Diamond Dogs, Turquoise Days is a very different book; so different that I think Professor Carrol set the two texts together just to amuse herself. There's no single central what if that tweaks a law of physics here (although there is one object in the first story in the book that appears to defy physical law); instead, it's a case of What if we went out into the universe - as science knows it today - and found some really weird shit?

The book is made up of two novellas, called respectively (no surprise here) Diamond Dogs and Turquoise Days. Diamond Dogs is essentially a puzzle story: The Blood Spire is a mysterious alien artifact set on the surface (well, not actually set on the surface; this is the object I mentioned that defies physical law) of a barren alien planet called Golgotha. Inside the Blood Spire is a series of mathematical puzzles of ever increasing complexity. Solve the puzzle - by picking the right symbol - and a door opens letting you progress deeper into the Spire. Get it wrong - or take too long to solve the problem - and you are punished.

Outside the Blood Spire are the remains of those who got it wrong.

It's not an easy read - not because it's poorly written, because that's not the case at all - but because some very nasty things happen to the characters. For example, the most sensible and (to me) sympathetic member of the exploration team gets reduced to a red smear due to the team leader's insistence on testing the Spire's reaction when the time limit expires. Another team member gets quartered - as in, bisected horizontally and then vertically.

On the one hand, the writing is both clear and evocative of the unhuman nature of the Blood Spire. And the universe described is one that we could in fact be living in. The star ship the characters use to travel to the planet of the Spire travels substantially slower than light, taking decades to arrive. It's significantly faster and more advanced than anything we have, but it's a question of degree rather than nature. Similarly, they have far more sophisticated nanotechnology - the team installs nanites in their own brains to improve their mathematical skills - but again, this is a question of engineering rather than one of scientific principles. (Well, I think so, but as I said I'm not a doctor of neurophysics. Yet.)

GIVEN DATA:
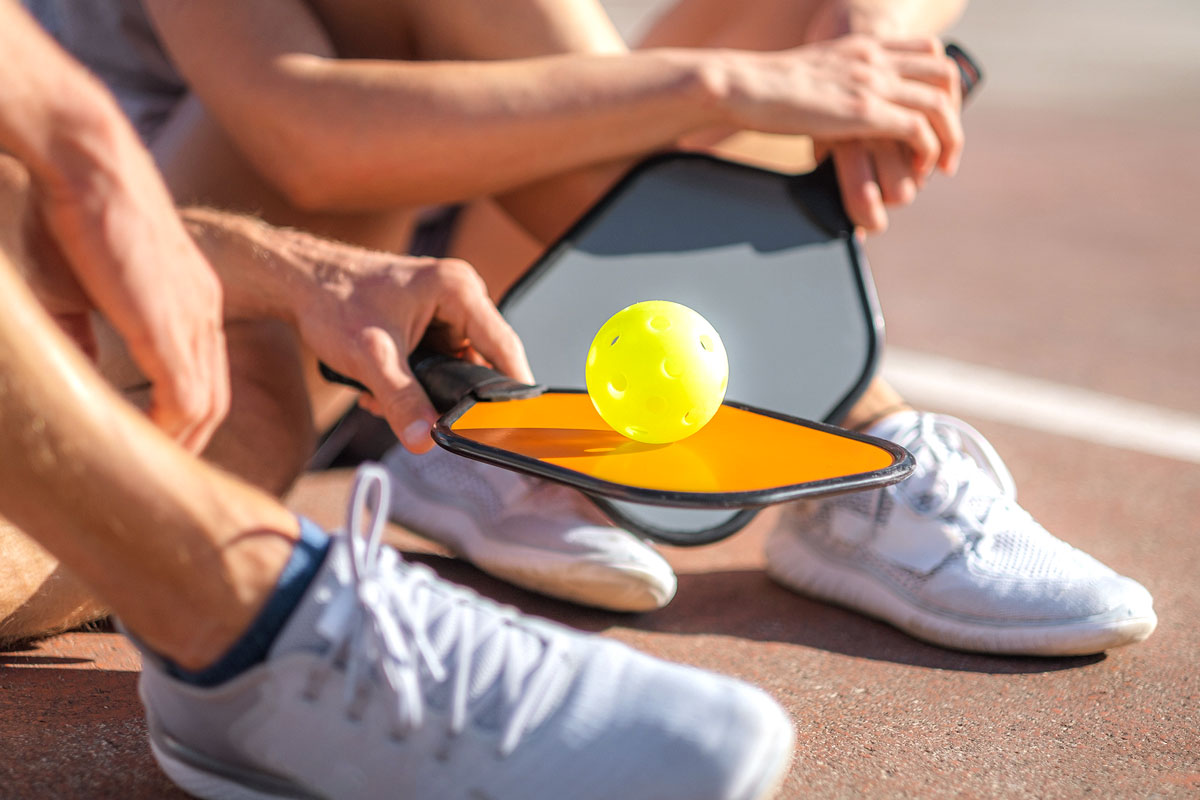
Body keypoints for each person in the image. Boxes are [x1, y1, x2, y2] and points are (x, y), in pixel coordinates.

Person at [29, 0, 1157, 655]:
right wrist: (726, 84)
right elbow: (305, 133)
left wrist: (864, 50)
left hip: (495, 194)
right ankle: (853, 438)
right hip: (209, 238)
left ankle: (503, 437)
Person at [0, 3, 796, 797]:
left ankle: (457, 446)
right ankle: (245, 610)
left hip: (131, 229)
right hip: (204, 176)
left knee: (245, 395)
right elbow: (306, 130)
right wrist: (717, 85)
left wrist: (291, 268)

...

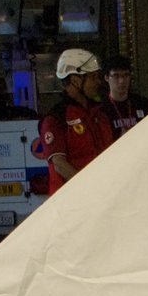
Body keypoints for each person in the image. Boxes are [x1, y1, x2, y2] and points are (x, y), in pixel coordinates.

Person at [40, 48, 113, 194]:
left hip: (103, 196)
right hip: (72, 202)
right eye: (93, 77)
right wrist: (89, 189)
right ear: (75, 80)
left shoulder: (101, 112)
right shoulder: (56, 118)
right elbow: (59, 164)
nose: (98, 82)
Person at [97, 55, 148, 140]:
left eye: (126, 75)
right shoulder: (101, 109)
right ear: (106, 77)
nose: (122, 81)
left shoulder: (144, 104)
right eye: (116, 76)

--

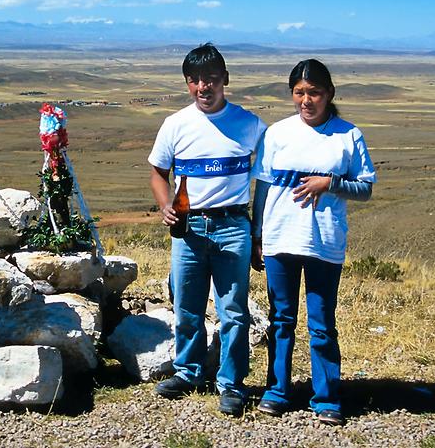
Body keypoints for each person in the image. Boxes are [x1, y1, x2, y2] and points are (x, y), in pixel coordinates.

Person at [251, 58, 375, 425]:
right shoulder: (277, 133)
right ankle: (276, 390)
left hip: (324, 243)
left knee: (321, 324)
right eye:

WORK INSTRUCTIONS:
a: In the review of Diamond Dogs, Turquoise Days, what is the name of the barren alien planet where the Blood Spire is found?
b: Repeat word for word the passage of the review of Diamond Dogs, Turquoise Days between "Outside the Blood" and "and then vertically.", inclusive.

WRITTEN ANSWERS:
a: Golgotha

b:
Outside the Blood Spire are the remains of those who got it wrong.

It's not an easy read - not because it's poorly written, because that's not the case at all - but because some very nasty things happen to the characters. For example, the most sensible and (to me) sympathetic member of the exploration team gets reduced to a red smear due to the team leader's insistence on testing the Spire's reaction when the time limit expires. Another team member gets quartered - as in, bisected horizontally and then vertically.